Décès d'André Steiger

Décès d'André Steiger : "Le théâtre représente le territoire où peut se vivre la provocation à la résistance des corps et de l'esprit"

Le metteur en scène, André Steiger, est décédé la nuit de lundi à mardi à Lausanne. Passeur notamment de Bertold Brecht, il aura marqué profondément la scène théâtrale francophone. Homme de théâtre engagé, il avait tenu une rubrique dans notre journal, intitulée « Coup de théâtre » (2007-2007). Pour rendre hommage à ce dramature impertinent et contestataire, nous reproduisons des extraits de l’un de ses articles sur le rapport entre théâtre et pouvoir (cf. « solidaritéS », n°115).

 

 

[…]

 Etrange logique du pouvoir! En période d’expansion nationale, de sérénité sociale, de triomphe économique, ce pouvoir tolère parfaitement les « déviations idéologiques » que le théâtre, par exemple, peut prendre à charge de véhiculer. […]

   Mais la situation se gâte singulièrement lorsque règne un climat de mécontentement, d’incertitude financière (disons salariale), d’injustice fiscale, voire judiciaire, dans un malaise généralisé de la population.

   Alors, il faut bien convenir que la circulation des idées tend à devenir parfaitement réglementée: seules ont le droit d’être diffuses celles qui n’ont aucune possibilité d’alimenter les inquiétudes légitimes, même lorsqu’elles sont simplement latentes. Ce qui était anodin, sans gravité, superficiel, devient tout à coup provocateur, subversif, pervers et contagieux. Et c’est au nom de cette contamination possible que se déploie le cordon sanitaire de la répression.
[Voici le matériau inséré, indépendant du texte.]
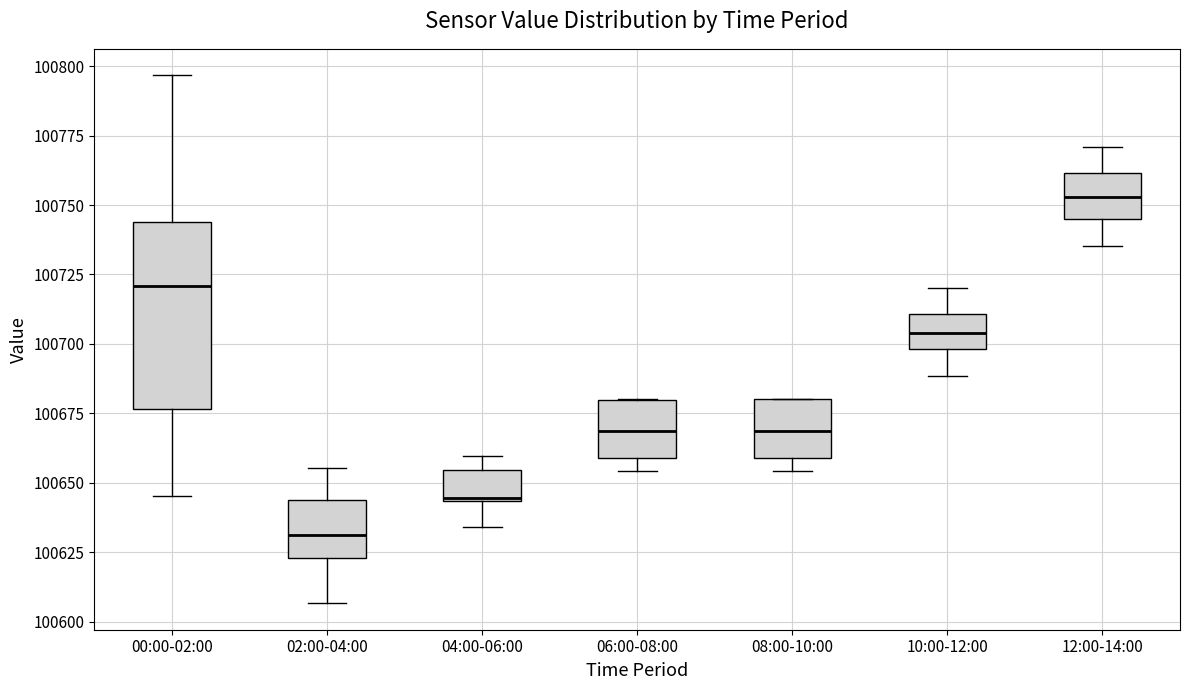

Reading left to right, transcribe this box plot: for each box, give where its median line is, the range the box spans, and where its two whiskers end, as read against the y-axis. The values are not printed on the chart, so give them approximately, as read against the axis.

00:00-02:00: median 100720, box 100675 to 100745, whiskers 100645 to 100795
02:00-04:00: median 100630, box 100625 to 100645, whiskers 100605 to 100655
04:00-06:00: median 100645, box 100645 to 100655, whiskers 100635 to 100660
06:00-08:00: median 100670, box 100660 to 100680, whiskers 100655 to 100680
08:00-10:00: median 100670, box 100660 to 100680, whiskers 100655 to 100680
10:00-12:00: median 100705, box 100700 to 100710, whiskers 100690 to 100720
12:00-14:00: median 100755, box 100745 to 100760, whiskers 100735 to 100770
   Mais où l’argumentation pèche, où la directivité imposée bafouille, où le pouvoir se fourvoie, c’est lorsque, tout à la fois, il nie et combat le diagnostic de sa maladie, et affirme et exalte une idéologie de sa « bien-portance ». Cette attitude de « bien-portant imaginaire » est spécialement aberrante : le malade qui s’ignore, qui cherche à tout prix à désavouer sa maladie, n’a ainsi, à plus ou moins long terme, aucune chance de guérison. Toute société réellement bien-portante n’a d’autres moyens, pour le prouver, que d’accepter la libre circulation des idées et des images…

   Le théâtre ne doit pas montrer des idées, mais comment les idées arrivent…, ni montrer des actions, mais pourquoi les actions se produisent…

   Dès l’origine, et à toutes les étapes de son cheminement, le théâtre n’a, en réalité, jamais parlé que d’une chose, il n’a jamais relaté, raconté, évoqué, voire fantasmé, autre chose, autre cause, que celle de la liberté. Aussi n’a-t-il jamais posé, exposé, comme concept et comme pratique de base, sur toutes les scènes du monde, sous une forme ou sous une autre, qu’une seule question sur un seul objet : le Pouvoir.

     Toute la théâtralité proposée sur les planches (qu’elles soient, ces planches de bois, ou de marbre, de terre, de béton, bricolées ou machinées…) passe résolument par la question du Pouvoir, et sa propre théâtralité: des oppressions qu’il engendre – et même, parfois, des défaites qu’il subit…

   Donc, seul obstacle – ou presque – à l’engourdissement généralisé, à l’acceptation béate des aliénations et des conditionnements, à la quiétude insidieuse du dénominateur commun et électoraliste, le théâtre représente, parmi d’autres pratiques signifiantes, mais plus vivement, le territoire où peut se vivre la provocation à la résistance des corps et des esprits, où peut encore se manifester la force active de l’inquiétude.